Laser Therapy & Nerve Regeneration
Prof. Juanita Anders
Juanita Anders is currently an associate professor in the Department of Anatomy, Physiology and Genetics at the Uniformed Services University, with a secondary appointment in the Neuroscience Program. She is also the director of the Anatomy, Physiology and Genetics graduate program. Dr. Anders is currently also the USUHS liaison for JIDRH (more info coming soon), the collaboration between the FDA's Institute of Devices and Radiological Health and USUHS. Beyond the University, Dr. Anders is well known in the laser research field, and is currently the president of the North American Association for Laser Therapy and a founding member and website coordinator of the International Academy of Laser Medicine and Surgery.
Kimberly Byrnes, Ph.D.
Kimberly is a post-doctoral fellow at USUHS. Kim graduated with a Ph.D. in Neuroscience from the USUHS in 2003 and a B.S. in Neuroscience from the University of Pittsburgh in 1997. Her dissertation work in Dr. Anders' laboratory was on the use of low power laser irradiation in treatment of spinal cord injury. During her time in Dr. Anders' lab, Kim has been awarded the Student Summer Research Fellowship from the ASLMS twice, two Neuroscience Program Fellowships for CNS Trauma research, an ANDP Fellowship, and a Society For Neuroscience Travel Fellowship. She has just received a Henry M. Jackson Foundation Fellowship for her final year of study at USUHS.

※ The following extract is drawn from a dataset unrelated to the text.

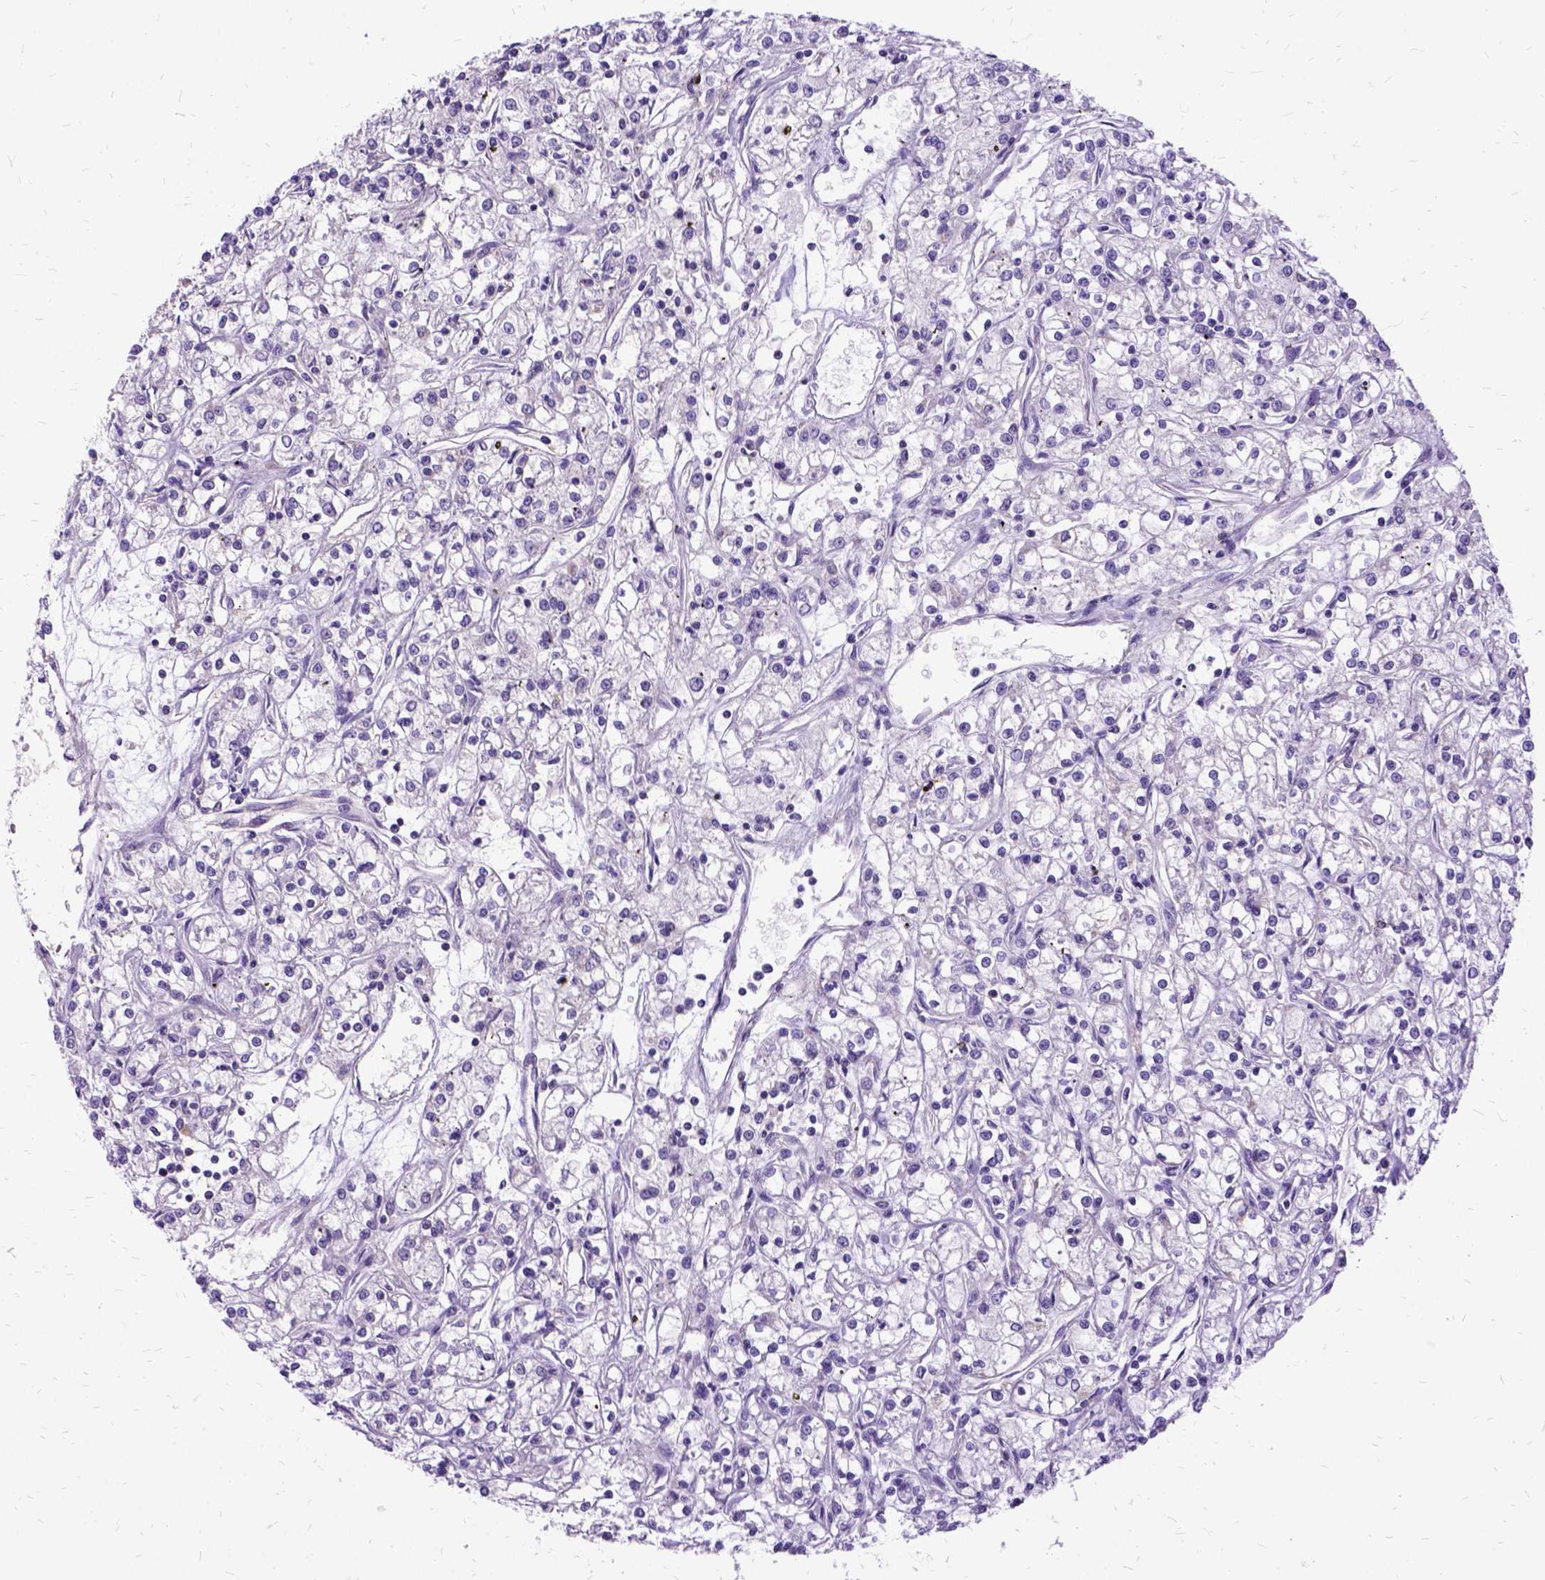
{"staining": {"intensity": "negative", "quantity": "none", "location": "none"}, "tissue": "renal cancer", "cell_type": "Tumor cells", "image_type": "cancer", "snomed": [{"axis": "morphology", "description": "Adenocarcinoma, NOS"}, {"axis": "topography", "description": "Kidney"}], "caption": "The photomicrograph demonstrates no significant positivity in tumor cells of renal adenocarcinoma.", "gene": "OXCT1", "patient": {"sex": "female", "age": 59}}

Read her most recent paper: Light Promotes Regeneration and Functional Recovery and Alters the Immune Response After Spinal Cord Injury [published in Lasers in Surgery and Medicine].
James Carroll [THOR Laser], Juanita Anders,
Margaret Naeser, and Julian Winer
The Anders Laboratory
Current research activities include:
1. A multi-treatment approach to enhance regeneration of the corticospinal tract and restore corticospinal tract function after acute spinal cord injury in adult rats. Combined treatments include olfactory ensheathing cell transplantation and application of a synthetic glucocorticoid steroid, methylprednisolone.
2. The use of low power laser irradiation (LPLI) to promote regeneration of acutely transected corticospinal tract axons. The regeneration of corticospinal tract axons through and beyond the lesion site is determined quantitatively and reinnervation of the target tissue is determined by behavioral testing.
3. A number of research projects are underway on an animal model of type II diabetes, the Fat Sand Rat (Psammomys obesus). These projects include: the characterization of peripheral diabetic neuropathy in this animal model, the use of Optical Coherence Tomography (a novel non-invasive imaging technique), to observe changes that occur in cutaneous nerves and microvessels during the development of diabetes induced peripheral neuropathy, and use of LPLI as a therapy for impaired wound healing in the diabetic animal.